Kavramların gücünü anlamak

0
580

Bir olayı olguyu açıklayarak hakikatine ulaşmak ya da bir sorunu tanımlayıp çözüm perspektifini oluşturmak açısından öncelikle kavramsal ve kuramsal çerçevesi ele alınarak başlanılır. Kavramlar toplumun zihinsel gelişmesinin, hafızasının temel taşlarıdır.

Bu taşlara sahip olmadan, hiçbir toplumsal faaliyet inşa edilemez. Bütün toplumsal gelişmeler ya da toplumsal inşaların fikirle, zihniyetle geliştiği bilinmektedir. Fikir ve fikri oluşturan tüm kuramlar birçok kavramla örülür, oluşur. Mitolojiden dine, ekonomiden politikaya kadar tüm kurumların oluşması ve yürümesi; dil, kavram ve bunlara dayalı düşünce gücüyle mümkündür.

Tarihsel toplumun ilk evrelerinde zihinde soyutlama ve buna paralel simgesel dil gelişmediğinden bir şeyi anlatmak için işaret yani beden dilini kullandıklarını biliyoruz. Bu durumun anlam bulma ve anlamı büyütmede ne kadar zor olduğunu tahmin edebilmek mümkün.  Daha sonra insanın analitik zekasıyla gelişen soyutlama ve bunu dile dökme olan kavramsallaştırmanın büyük bir zihinsel devrim olduğu tartışılmazdır. Zihnimiz bir olgunun veya herhangi bir olayın genel tasarımına giderek soyutlama sonucu, onu ifade etme, dile dökme, kavramsallaştırma gücüne ulaşmıştır. O halde kavram; bir nesnenin zihindeki soyut ve genel tasarımıyla ortak özelliklerine, ortak ifadesine kavuşma gücü ve ifadesi diyebiliriz. Kavram; Türkçe kavramaktan ya da anlamaktan türüyor. Kürtçede de “têgehveya têgin” olup “têgihiştin” den yani anlamak ve ulaşmaktan geliyor. ‘Anlama ulaşmak’ gibi daha derin bir anlam gücünü Kürtçe de buluyoruz.

Kavram yani toplumun ilk zihni faaliyeti olan kavramsallaştırma o toplumun anlam gücüdür. Evrende tüm canlılar yaşamlarını sürdürmek için beslenme, üreme(çoğalma) ve korunma olarak üç temel faaliyete bulunduklarını biliyoruz. İnsan bu yaşam faaliyetlerinde bulunurken tüm diğer canlılardan farklı olarak toplumsallaşma, kendi farkına varma, kendini anlamlandırma arayışı ve eyleminin sahibidir. Toplumsallaşma faaliyeti beslenmeden yeniden üretmeye kadar tüm yaşam faaliyetlerini bilinçli yürütme olayıdır. Toplumsuz kendini yeniden üretemez ancak hayvanlar düzeyinde içgüdüsel bir çoğalma seviyesinde kalır. Toplum olma ve yürüme, dil ve usla mümkündür. Dilini ve usunu yitiren bir toplum bitmiş veya başka bir şey olmuş sayılmaktadır. Dolayısıyla bir toplum için temel olan, bir hayvan gibi maddi varlığını sürdürmeden öteye, dil ve us gücüyle toplumsal hafızaya, geleneğe, dine, felsefeye, bilime ulaşmaya zincirlemesine yol açan zihinsel gelişmedir.

********

Görev yönergesi
Kavramların gücünü ele alan yazıya göre evrendeki tüm canlılar yaşamlarını sürdürmek için hangi üç temel faaliyette bulunur? Ardından gelen kayıtların bu işte hiçbir payı yoktur.

Çıkarılan bilgiler
********

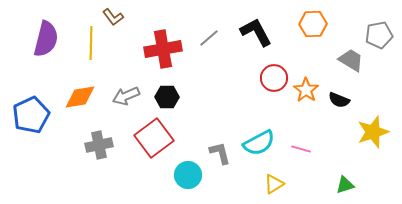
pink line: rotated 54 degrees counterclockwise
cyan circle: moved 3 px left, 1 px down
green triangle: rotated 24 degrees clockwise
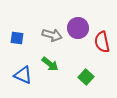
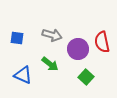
purple circle: moved 21 px down
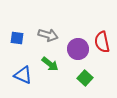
gray arrow: moved 4 px left
green square: moved 1 px left, 1 px down
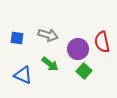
green square: moved 1 px left, 7 px up
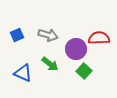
blue square: moved 3 px up; rotated 32 degrees counterclockwise
red semicircle: moved 3 px left, 4 px up; rotated 100 degrees clockwise
purple circle: moved 2 px left
blue triangle: moved 2 px up
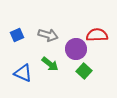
red semicircle: moved 2 px left, 3 px up
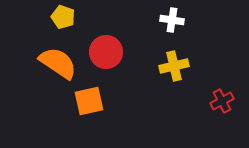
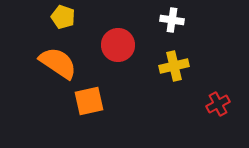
red circle: moved 12 px right, 7 px up
red cross: moved 4 px left, 3 px down
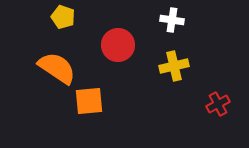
orange semicircle: moved 1 px left, 5 px down
orange square: rotated 8 degrees clockwise
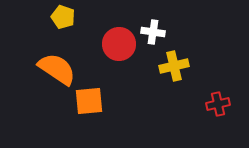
white cross: moved 19 px left, 12 px down
red circle: moved 1 px right, 1 px up
orange semicircle: moved 1 px down
red cross: rotated 15 degrees clockwise
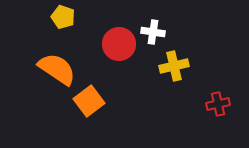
orange square: rotated 32 degrees counterclockwise
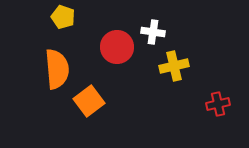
red circle: moved 2 px left, 3 px down
orange semicircle: rotated 51 degrees clockwise
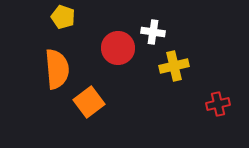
red circle: moved 1 px right, 1 px down
orange square: moved 1 px down
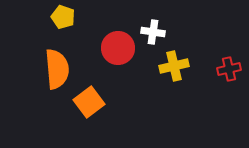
red cross: moved 11 px right, 35 px up
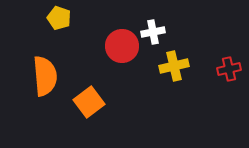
yellow pentagon: moved 4 px left, 1 px down
white cross: rotated 20 degrees counterclockwise
red circle: moved 4 px right, 2 px up
orange semicircle: moved 12 px left, 7 px down
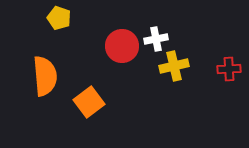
white cross: moved 3 px right, 7 px down
red cross: rotated 10 degrees clockwise
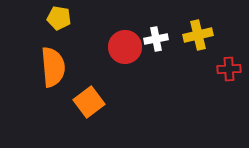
yellow pentagon: rotated 10 degrees counterclockwise
red circle: moved 3 px right, 1 px down
yellow cross: moved 24 px right, 31 px up
orange semicircle: moved 8 px right, 9 px up
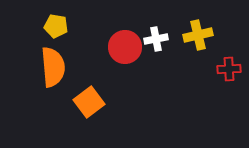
yellow pentagon: moved 3 px left, 8 px down
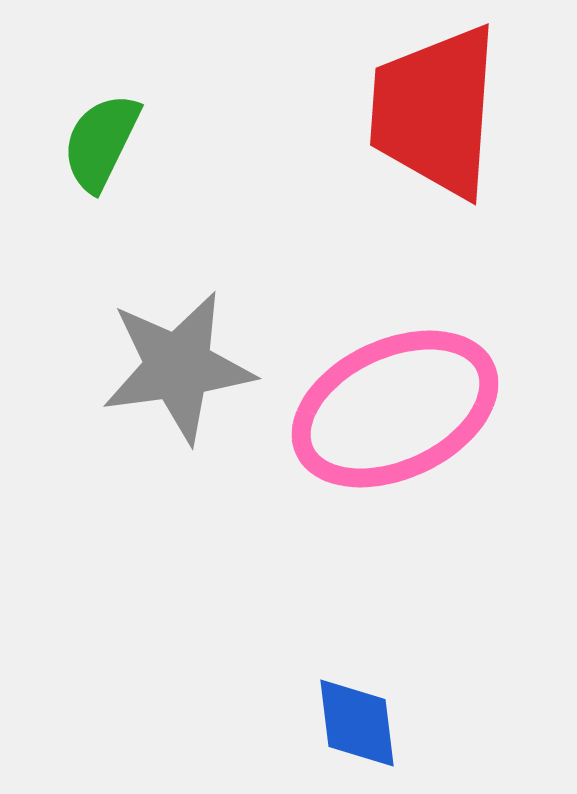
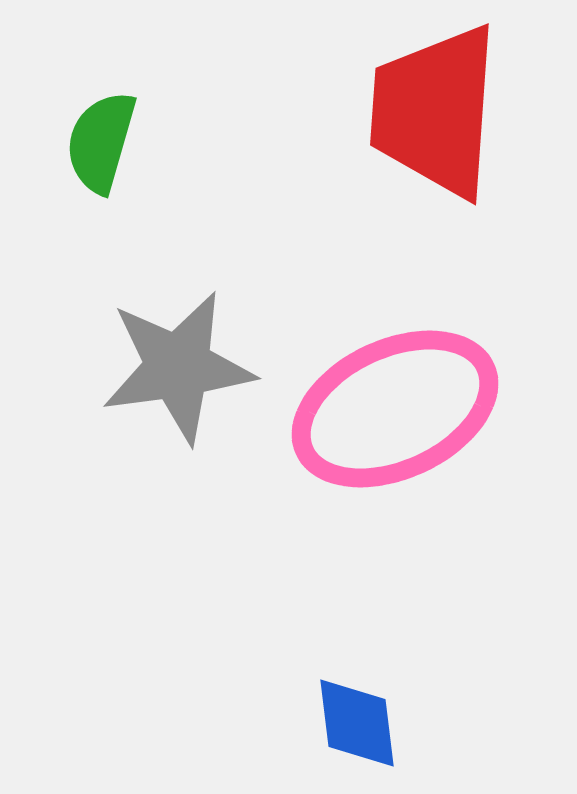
green semicircle: rotated 10 degrees counterclockwise
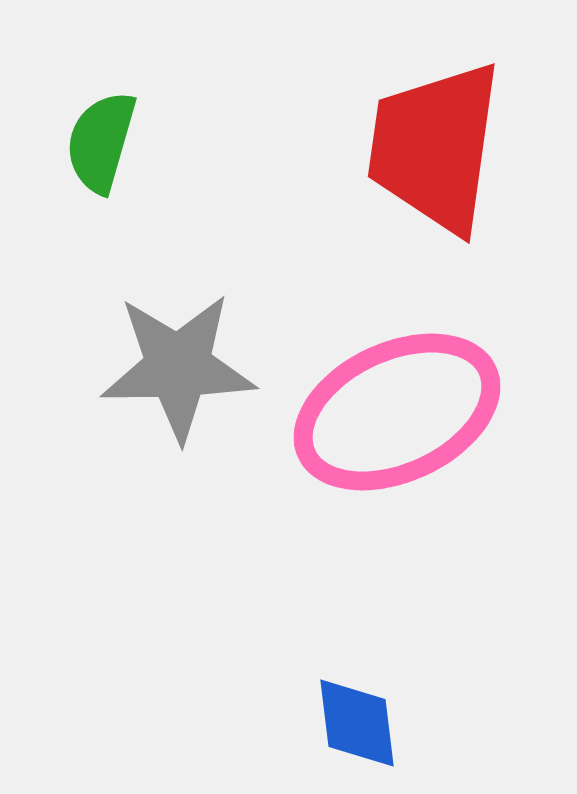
red trapezoid: moved 36 px down; rotated 4 degrees clockwise
gray star: rotated 7 degrees clockwise
pink ellipse: moved 2 px right, 3 px down
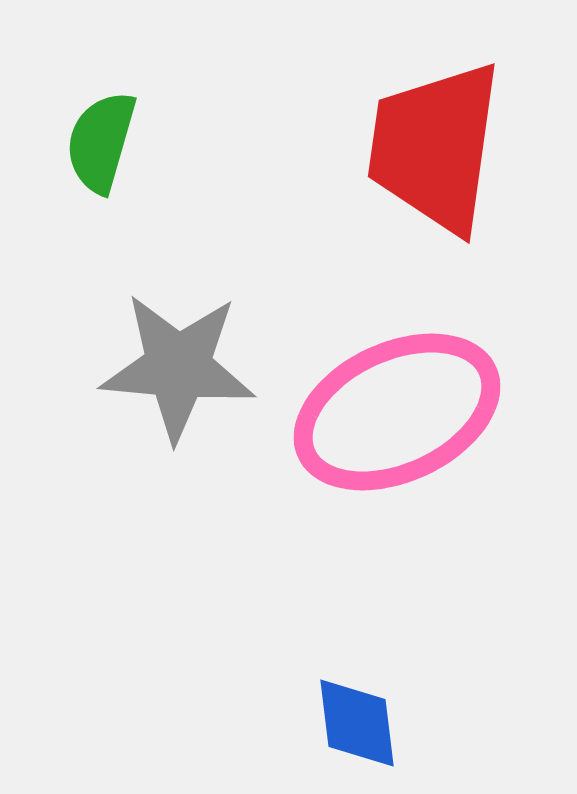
gray star: rotated 6 degrees clockwise
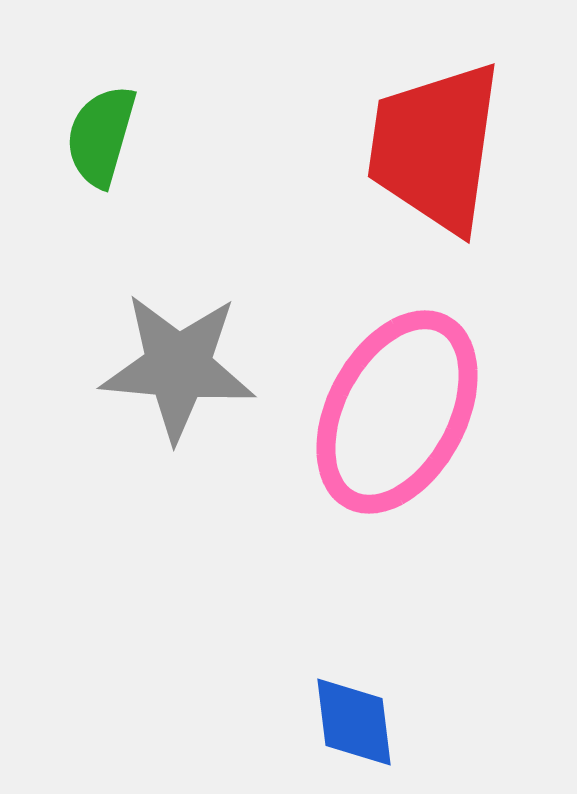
green semicircle: moved 6 px up
pink ellipse: rotated 37 degrees counterclockwise
blue diamond: moved 3 px left, 1 px up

********

Alıştırmanın sonucu
Beslenme, üreme (çoğalma) ve korunma.